Shipping companies and port owners throughout Asia and Europe would be likely buyers and they are both historically and presently close allies of the stevedores and DP World in particular – the latter owns more than 50 ports around the world. Asciano has been struggling with a debt of $4.6 billion borrowed to buy Patrick’s stevedoring business from Toll but managed to raise $2 billion last year.

Queensland should be the point of entry and exit from the east coast of Australia, because the logistics industry is, in 2010, all about the duration of the supply chain. Extra days cost money and the major importers are heavily focused on cost savings in the supply chain.
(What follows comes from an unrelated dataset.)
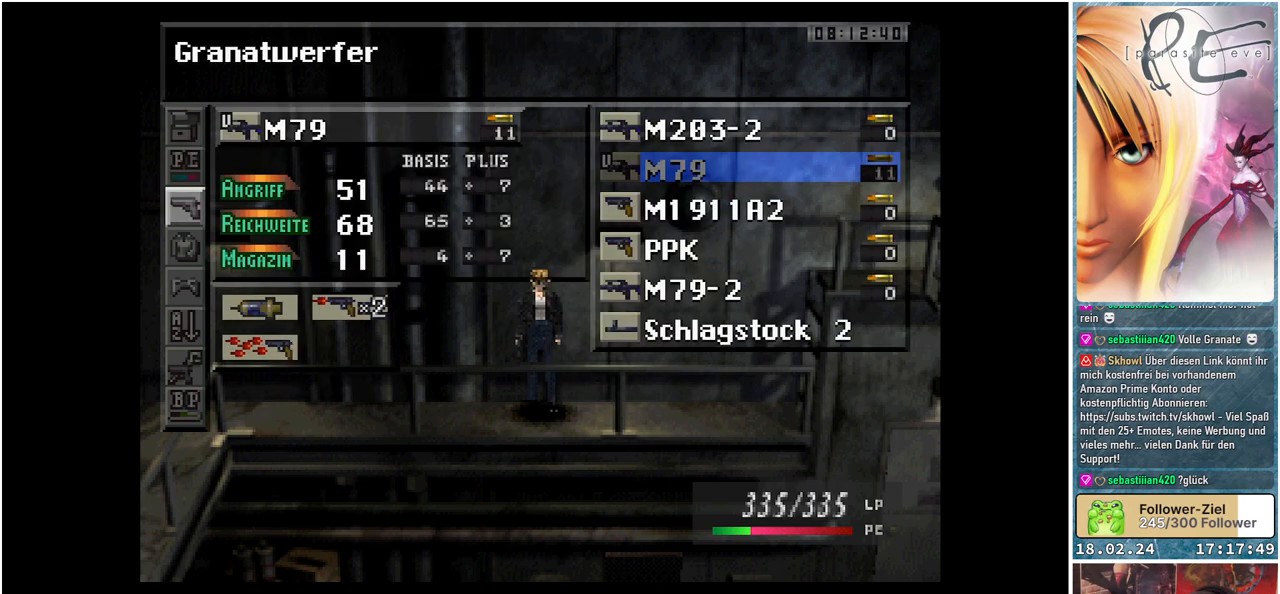
{"buttons": ["A"], "events": [[433, "A", "down"]]}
The politics, in Sydney particularly, are all about congestion in the face of inner city roads and housing, as well as a mirage of intermodal rail hubs that are at least 10 years away.

Shipping along the coast from Brisbane to Sydney takes two days, with a day at least in Botany Bay and another two further days to the Port of Melbourne, which can add five days to a voyage and another four to return to home port. There is no common sense in the pre-eminence of Melbourne as the largest container port in Australia The stevedores are more efficient there and the city has really managed to sell its port to exporters in contested regional areas.

Queensland needs to create a major intermodal east coast rail and a storage and repackaging facility close to the Port of Brisbane. There has to be an open access, shared services rail connection at the terminals which rails all containers straight out of the port and connects to rail services down the east coast. The intermodal terminal can’t be owned by the stevedores or a conglomerate of shipping companies.

The Federal Government’s Auslink policy has languished for the past eight years, with the central government argument that rail had to increase its land transport market share from 20 per cent to 40 per cent by 2020. Billions of dollars were spent improving the speed of the rail link from Brisbane to Sydney but did nothing about the other major problems moving containers from ship to land and from the port to the importers’ warehouses.

Is it too late for the Queensland Government to extend the terms of its tender? A continuous income stream and employment from a major national business function would probably be worth a lot more than $3.5 billion in the long term.

Don’t sell the farm Anna Bligh. Make sure that the Port of Brisbane becomes the heart of intermodal movements of containers in Australia. You have the natural advantage now, so all you need is the will to make it happen.